**Source records:**
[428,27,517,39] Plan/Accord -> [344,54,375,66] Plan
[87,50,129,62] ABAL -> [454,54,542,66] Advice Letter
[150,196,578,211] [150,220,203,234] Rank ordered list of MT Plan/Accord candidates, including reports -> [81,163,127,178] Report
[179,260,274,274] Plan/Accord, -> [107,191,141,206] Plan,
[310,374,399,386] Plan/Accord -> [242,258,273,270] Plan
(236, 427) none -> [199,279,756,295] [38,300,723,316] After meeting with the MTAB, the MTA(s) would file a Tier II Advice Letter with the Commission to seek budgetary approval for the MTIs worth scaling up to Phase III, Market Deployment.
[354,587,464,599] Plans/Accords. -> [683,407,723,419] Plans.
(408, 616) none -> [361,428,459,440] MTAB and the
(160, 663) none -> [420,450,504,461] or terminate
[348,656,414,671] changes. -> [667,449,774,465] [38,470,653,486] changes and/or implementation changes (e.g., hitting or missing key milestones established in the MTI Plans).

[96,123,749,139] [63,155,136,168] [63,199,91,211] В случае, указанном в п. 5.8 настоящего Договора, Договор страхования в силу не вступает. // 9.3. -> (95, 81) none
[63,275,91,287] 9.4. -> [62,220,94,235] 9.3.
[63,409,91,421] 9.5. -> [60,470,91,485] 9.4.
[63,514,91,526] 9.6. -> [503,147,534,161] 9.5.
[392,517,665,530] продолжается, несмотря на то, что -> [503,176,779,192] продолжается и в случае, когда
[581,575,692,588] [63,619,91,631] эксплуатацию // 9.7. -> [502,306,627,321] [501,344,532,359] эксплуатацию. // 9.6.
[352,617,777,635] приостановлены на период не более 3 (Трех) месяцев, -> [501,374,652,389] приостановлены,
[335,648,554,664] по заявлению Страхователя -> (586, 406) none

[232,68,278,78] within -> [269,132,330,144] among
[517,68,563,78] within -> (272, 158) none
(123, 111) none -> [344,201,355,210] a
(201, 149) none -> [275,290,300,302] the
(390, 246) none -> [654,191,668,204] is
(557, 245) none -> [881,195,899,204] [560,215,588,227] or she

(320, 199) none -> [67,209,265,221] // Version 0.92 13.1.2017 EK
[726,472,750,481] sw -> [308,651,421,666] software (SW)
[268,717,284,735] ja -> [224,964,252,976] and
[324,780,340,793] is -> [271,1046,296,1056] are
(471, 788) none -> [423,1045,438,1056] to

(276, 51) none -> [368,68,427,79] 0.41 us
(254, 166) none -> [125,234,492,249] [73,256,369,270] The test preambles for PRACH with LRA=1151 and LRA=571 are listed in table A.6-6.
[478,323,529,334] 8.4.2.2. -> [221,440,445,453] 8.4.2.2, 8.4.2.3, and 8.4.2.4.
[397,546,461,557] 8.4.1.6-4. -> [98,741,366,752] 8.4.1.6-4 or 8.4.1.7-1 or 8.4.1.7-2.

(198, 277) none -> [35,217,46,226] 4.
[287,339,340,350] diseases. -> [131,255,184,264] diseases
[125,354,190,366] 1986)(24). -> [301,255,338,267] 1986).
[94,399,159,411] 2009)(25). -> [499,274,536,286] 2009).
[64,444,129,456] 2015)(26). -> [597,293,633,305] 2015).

**What needs to be done:**
Return the full listing exactly as written.

**Answer box:**
[428,27,517,39] Plan/Accord -> [344,54,375,66] Plan
[87,50,129,62] ABAL -> [454,54,542,66] Advice Letter
[150,196,578,211] [150,220,203,234] Rank ordered list of MT Plan/Accord candidates, including reports -> [81,163,127,178] Report
[179,260,274,274] Plan/Accord, -> [107,191,141,206] Plan,
[310,374,399,386] Plan/Accord -> [242,258,273,270] Plan
(236, 427) none -> [199,279,756,295] [38,300,723,316] After meeting with the MTAB, the MTA(s) would file a Tier II Advice Letter with the Commission to seek budgetary approval for the MTIs worth scaling up to Phase III, Market Deployment.
[354,587,464,599] Plans/Accords. -> [683,407,723,419] Plans.
(408, 616) none -> [361,428,459,440] MTAB and the
(160, 663) none -> [420,450,504,461] or terminate
[348,656,414,671] changes. -> [667,449,774,465] [38,470,653,486] changes and/or implementation changes (e.g., hitting or missing key milestones established in the MTI Plans).

[96,123,749,139] [63,155,136,168] [63,199,91,211] В случае, указанном в п. 5.8 настоящего Договора, Договор страхования в силу не вступает. // 9.3. -> (95, 81) none
[63,275,91,287] 9.4. -> [62,220,94,235] 9.3.
[63,409,91,421] 9.5. -> [60,470,91,485] 9.4.
[63,514,91,526] 9.6. -> [503,147,534,161] 9.5.
[392,517,665,530] продолжается, несмотря на то, что -> [503,176,779,192] продолжается и в случае, когда
[581,575,692,588] [63,619,91,631] эксплуатацию // 9.7. -> [502,306,627,321] [501,344,532,359] эксплуатацию. // 9.6.
[352,617,777,635] приостановлены на период не более 3 (Трех) месяцев, -> [501,374,652,389] приостановлены,
[335,648,554,664] по заявлению Страхователя -> (586, 406) none

[232,68,278,78] within -> [269,132,330,144] among
[517,68,563,78] within -> (272, 158) none
(123, 111) none -> [344,201,355,210] a
(201, 149) none -> [275,290,300,302] the
(390, 246) none -> [654,191,668,204] is
(557, 245) none -> [881,195,899,204] [560,215,588,227] or she

(320, 199) none -> [67,209,265,221] // Version 0.92 13.1.2017 EK
[726,472,750,481] sw -> [308,651,421,666] software (SW)
[268,717,284,735] ja -> [224,964,252,976] and
[324,780,340,793] is -> [271,1046,296,1056] are
(471, 788) none -> [423,1045,438,1056] to

(276, 51) none -> [368,68,427,79] 0.41 us
(254, 166) none -> [125,234,492,249] [73,256,369,270] The test preambles for PRACH with LRA=1151 and LRA=571 are listed in table A.6-6.
[478,323,529,334] 8.4.2.2. -> [221,440,445,453] 8.4.2.2, 8.4.2.3, and 8.4.2.4.
[397,546,461,557] 8.4.1.6-4. -> [98,741,366,752] 8.4.1.6-4 or 8.4.1.7-1 or 8.4.1.7-2.

(198, 277) none -> [35,217,46,226] 4.
[287,339,340,350] diseases. -> [131,255,184,264] diseases
[125,354,190,366] 1986)(24). -> [301,255,338,267] 1986).
[94,399,159,411] 2009)(25). -> [499,274,536,286] 2009).
[64,444,129,456] 2015)(26). -> [597,293,633,305] 2015).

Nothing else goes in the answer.